:: Record excerpts ::

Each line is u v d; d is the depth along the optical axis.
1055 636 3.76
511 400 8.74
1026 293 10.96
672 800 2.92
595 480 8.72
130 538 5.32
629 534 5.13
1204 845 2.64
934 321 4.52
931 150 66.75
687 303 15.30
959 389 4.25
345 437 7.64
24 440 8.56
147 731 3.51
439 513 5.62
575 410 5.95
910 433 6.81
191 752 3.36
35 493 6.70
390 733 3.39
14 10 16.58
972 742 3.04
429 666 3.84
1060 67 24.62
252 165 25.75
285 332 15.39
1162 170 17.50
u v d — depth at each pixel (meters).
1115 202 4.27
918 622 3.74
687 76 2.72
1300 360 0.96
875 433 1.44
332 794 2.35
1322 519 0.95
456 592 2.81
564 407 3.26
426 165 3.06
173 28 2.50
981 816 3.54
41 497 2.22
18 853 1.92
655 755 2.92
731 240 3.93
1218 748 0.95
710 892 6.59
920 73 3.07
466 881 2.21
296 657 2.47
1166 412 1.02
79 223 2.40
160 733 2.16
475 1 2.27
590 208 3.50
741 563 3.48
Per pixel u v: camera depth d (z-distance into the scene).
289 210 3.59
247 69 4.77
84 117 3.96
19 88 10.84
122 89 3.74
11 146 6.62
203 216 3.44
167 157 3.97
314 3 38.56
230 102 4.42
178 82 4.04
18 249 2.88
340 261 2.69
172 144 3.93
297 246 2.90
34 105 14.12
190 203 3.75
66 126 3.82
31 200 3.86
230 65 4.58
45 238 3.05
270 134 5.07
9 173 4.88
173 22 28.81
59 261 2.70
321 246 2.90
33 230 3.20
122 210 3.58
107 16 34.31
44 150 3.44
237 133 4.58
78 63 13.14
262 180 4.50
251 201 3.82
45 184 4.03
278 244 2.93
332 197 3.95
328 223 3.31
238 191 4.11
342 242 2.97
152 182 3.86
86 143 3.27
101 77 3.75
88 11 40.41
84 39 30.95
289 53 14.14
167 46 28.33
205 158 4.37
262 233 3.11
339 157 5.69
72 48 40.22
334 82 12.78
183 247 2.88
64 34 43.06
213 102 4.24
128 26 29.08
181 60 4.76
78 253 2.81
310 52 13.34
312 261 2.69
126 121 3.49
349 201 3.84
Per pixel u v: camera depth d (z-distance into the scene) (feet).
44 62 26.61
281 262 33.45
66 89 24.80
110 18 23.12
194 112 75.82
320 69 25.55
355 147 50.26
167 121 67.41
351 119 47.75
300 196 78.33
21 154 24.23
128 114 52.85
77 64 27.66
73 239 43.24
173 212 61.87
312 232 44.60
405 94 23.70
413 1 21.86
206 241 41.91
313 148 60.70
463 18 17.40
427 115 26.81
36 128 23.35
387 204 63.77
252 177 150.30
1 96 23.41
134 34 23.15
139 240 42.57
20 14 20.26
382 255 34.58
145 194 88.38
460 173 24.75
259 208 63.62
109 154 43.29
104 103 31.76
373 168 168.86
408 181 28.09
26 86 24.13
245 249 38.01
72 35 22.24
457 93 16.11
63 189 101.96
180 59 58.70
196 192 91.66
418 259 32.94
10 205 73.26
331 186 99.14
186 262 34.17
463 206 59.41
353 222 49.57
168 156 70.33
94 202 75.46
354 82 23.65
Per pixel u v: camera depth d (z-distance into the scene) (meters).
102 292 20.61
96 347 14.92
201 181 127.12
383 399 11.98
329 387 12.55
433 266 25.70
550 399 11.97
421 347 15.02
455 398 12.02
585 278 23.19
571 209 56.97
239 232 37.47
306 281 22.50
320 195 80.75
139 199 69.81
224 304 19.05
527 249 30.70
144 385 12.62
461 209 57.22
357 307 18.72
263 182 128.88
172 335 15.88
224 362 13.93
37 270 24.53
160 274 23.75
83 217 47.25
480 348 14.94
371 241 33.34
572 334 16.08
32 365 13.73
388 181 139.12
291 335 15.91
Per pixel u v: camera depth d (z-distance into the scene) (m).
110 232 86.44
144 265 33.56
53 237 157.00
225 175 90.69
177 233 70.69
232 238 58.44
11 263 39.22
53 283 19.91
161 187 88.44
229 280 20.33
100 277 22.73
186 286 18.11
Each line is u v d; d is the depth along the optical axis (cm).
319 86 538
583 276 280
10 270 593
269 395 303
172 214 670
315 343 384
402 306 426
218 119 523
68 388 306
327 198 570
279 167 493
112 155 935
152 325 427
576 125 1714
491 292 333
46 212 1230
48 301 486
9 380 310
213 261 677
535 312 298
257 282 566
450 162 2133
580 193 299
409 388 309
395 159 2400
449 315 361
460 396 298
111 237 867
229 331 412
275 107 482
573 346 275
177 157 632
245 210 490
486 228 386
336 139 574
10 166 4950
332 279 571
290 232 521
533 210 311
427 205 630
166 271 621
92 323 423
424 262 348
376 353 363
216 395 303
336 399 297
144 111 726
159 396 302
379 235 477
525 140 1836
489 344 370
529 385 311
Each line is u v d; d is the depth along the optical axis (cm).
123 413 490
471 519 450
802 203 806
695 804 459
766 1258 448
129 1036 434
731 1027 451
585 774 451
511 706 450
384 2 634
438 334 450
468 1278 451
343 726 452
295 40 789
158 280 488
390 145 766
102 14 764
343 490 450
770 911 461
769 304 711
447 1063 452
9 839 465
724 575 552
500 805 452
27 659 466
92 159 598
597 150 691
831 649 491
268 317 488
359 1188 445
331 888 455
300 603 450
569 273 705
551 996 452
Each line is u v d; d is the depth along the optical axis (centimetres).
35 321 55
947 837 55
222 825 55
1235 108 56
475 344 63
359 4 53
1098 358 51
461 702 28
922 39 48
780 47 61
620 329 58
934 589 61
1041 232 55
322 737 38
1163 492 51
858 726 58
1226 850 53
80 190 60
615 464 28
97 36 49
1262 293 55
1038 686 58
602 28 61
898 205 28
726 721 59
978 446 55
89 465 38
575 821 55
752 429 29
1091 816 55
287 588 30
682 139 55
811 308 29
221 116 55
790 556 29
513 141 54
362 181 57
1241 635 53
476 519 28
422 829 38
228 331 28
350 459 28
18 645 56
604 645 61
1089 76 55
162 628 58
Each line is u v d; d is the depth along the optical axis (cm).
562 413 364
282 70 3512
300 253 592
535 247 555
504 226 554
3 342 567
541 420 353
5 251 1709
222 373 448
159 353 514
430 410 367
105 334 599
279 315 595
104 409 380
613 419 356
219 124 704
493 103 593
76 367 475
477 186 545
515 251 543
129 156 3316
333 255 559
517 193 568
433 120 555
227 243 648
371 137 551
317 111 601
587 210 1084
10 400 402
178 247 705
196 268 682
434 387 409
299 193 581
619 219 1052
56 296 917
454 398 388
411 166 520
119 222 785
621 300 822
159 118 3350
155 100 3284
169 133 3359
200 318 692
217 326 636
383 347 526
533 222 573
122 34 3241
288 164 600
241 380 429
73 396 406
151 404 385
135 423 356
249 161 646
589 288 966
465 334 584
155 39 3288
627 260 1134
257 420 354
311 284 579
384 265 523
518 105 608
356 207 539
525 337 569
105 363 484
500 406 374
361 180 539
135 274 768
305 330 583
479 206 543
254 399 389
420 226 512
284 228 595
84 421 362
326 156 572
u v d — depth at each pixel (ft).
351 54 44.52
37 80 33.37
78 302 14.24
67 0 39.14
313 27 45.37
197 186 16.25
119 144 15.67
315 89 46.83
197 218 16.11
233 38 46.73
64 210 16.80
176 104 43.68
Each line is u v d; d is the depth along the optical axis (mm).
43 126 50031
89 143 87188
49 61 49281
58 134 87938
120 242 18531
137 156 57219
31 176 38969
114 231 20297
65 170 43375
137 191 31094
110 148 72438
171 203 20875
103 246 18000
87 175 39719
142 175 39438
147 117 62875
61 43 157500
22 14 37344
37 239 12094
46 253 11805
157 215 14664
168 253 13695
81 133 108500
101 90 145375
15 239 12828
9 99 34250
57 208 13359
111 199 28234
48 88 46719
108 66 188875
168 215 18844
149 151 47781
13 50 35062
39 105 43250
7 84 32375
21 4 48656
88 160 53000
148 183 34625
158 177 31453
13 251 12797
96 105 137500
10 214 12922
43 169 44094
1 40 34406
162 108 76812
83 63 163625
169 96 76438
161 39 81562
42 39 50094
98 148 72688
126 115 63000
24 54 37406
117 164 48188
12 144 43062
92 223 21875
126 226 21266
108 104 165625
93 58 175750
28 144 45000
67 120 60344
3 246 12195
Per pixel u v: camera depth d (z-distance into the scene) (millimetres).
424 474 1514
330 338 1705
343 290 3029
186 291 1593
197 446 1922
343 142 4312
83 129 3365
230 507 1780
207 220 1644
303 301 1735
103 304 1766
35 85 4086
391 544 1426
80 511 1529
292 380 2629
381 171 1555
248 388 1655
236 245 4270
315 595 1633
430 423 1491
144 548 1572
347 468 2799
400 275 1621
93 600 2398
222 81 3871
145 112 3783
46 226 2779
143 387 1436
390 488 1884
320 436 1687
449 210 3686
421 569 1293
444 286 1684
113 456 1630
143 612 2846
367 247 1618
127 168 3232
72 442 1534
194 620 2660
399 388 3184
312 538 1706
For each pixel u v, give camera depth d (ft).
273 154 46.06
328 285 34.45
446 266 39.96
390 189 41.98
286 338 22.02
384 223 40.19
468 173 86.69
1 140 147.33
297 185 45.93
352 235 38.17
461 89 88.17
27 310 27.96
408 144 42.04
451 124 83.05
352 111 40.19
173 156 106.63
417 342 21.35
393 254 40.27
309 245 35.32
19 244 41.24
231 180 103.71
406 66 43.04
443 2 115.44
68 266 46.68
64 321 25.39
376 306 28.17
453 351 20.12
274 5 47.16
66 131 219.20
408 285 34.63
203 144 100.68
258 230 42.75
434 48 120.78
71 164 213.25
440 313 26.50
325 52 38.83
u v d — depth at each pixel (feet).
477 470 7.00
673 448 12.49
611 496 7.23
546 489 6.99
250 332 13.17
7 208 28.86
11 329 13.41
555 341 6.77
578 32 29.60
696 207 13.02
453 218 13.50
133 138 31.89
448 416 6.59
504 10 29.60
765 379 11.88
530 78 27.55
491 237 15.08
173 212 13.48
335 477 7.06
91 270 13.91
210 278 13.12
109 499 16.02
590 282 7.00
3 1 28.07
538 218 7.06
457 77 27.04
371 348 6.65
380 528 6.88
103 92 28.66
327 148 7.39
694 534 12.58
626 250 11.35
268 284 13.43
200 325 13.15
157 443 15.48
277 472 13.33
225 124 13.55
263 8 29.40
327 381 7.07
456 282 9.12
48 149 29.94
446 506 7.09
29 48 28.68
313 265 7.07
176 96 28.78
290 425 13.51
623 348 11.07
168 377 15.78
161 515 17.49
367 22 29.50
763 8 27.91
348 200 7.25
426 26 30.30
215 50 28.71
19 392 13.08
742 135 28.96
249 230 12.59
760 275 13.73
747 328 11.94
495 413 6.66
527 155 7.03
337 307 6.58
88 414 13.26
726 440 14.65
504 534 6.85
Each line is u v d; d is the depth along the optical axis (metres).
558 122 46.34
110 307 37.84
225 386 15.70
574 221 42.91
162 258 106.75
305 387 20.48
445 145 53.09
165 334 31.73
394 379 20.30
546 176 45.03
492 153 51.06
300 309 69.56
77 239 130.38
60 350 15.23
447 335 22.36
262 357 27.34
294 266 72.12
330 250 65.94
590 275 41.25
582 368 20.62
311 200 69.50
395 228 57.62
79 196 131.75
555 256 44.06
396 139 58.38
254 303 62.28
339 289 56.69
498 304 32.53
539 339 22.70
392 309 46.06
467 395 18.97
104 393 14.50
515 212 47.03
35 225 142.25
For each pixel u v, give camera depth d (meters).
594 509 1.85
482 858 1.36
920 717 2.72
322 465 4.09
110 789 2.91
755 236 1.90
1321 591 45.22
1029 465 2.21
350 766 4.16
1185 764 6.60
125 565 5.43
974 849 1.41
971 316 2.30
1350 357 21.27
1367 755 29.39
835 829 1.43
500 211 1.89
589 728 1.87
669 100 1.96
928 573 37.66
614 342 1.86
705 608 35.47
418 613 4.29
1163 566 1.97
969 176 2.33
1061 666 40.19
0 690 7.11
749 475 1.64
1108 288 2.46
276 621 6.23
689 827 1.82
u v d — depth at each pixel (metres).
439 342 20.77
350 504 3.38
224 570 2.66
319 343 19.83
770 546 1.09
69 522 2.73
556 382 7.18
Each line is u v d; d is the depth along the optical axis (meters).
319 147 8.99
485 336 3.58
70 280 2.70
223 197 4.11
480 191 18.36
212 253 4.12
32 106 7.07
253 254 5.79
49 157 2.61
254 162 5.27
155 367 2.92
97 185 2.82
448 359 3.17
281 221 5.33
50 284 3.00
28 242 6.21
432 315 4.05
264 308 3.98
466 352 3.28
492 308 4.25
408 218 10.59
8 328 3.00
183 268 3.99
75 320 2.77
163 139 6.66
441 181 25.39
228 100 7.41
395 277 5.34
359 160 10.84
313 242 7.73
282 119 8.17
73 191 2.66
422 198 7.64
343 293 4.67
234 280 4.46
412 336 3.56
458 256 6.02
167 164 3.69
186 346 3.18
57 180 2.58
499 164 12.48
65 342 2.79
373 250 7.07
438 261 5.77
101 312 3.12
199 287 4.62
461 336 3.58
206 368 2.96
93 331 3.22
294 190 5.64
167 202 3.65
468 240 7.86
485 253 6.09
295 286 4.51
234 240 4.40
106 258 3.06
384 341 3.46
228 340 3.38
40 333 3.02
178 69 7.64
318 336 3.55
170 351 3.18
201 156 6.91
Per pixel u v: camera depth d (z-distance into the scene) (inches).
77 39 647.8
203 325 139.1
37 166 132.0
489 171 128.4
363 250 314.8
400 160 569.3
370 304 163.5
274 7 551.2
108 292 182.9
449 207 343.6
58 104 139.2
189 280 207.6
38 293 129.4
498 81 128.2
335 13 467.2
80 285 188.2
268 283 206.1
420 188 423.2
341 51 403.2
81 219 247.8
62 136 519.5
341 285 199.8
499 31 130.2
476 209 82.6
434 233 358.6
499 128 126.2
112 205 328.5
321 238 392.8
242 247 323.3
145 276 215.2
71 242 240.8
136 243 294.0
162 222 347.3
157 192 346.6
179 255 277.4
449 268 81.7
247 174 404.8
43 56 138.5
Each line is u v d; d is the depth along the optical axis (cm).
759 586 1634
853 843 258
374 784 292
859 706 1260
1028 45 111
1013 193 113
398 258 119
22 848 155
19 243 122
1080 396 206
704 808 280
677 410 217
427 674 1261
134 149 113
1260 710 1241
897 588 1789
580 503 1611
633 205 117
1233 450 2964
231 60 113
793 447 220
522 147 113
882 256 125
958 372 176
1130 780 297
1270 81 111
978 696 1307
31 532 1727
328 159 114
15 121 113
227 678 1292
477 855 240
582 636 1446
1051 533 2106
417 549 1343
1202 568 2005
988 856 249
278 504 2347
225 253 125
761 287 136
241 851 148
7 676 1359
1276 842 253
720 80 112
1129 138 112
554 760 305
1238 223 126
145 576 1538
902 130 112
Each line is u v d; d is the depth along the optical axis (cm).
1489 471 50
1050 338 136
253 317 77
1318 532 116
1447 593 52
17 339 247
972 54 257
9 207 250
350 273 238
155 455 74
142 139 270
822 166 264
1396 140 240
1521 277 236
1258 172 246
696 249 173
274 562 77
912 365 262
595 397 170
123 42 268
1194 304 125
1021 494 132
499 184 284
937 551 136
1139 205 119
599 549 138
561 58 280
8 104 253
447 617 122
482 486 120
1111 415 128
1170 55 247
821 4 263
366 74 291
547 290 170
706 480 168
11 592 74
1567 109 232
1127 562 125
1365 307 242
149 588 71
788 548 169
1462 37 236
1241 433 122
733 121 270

:::

- **Work to complete**:
Find the line with "173 212 61.87" in the entries above. Retype it and each line after it, exactly, through the line with "224 362 13.93", and stop there.

- **Output of the exercise**:
173 212 61.87
312 232 44.60
405 94 23.70
413 1 21.86
206 241 41.91
313 148 60.70
463 18 17.40
427 115 26.81
36 128 23.35
387 204 63.77
252 177 150.30
1 96 23.41
134 34 23.15
139 240 42.57
20 14 20.26
382 255 34.58
145 194 88.38
460 173 24.75
259 208 63.62
109 154 43.29
104 103 31.76
373 168 168.86
408 181 28.09
26 86 24.13
245 249 38.01
72 35 22.24
457 93 16.11
63 189 101.96
180 59 58.70
196 192 91.66
418 259 32.94
10 205 73.26
331 186 99.14
186 262 34.17
463 206 59.41
353 222 49.57
168 156 70.33
94 202 75.46
354 82 23.65
Per pixel u v: camera depth d (z-distance into the scene) (meters).
102 292 20.61
96 347 14.92
201 181 127.12
383 399 11.98
329 387 12.55
433 266 25.70
550 399 11.97
421 347 15.02
455 398 12.02
585 278 23.19
571 209 56.97
239 232 37.47
306 281 22.50
320 195 80.75
139 199 69.81
224 304 19.05
527 249 30.70
144 385 12.62
461 209 57.22
357 307 18.72
263 182 128.88
172 335 15.88
224 362 13.93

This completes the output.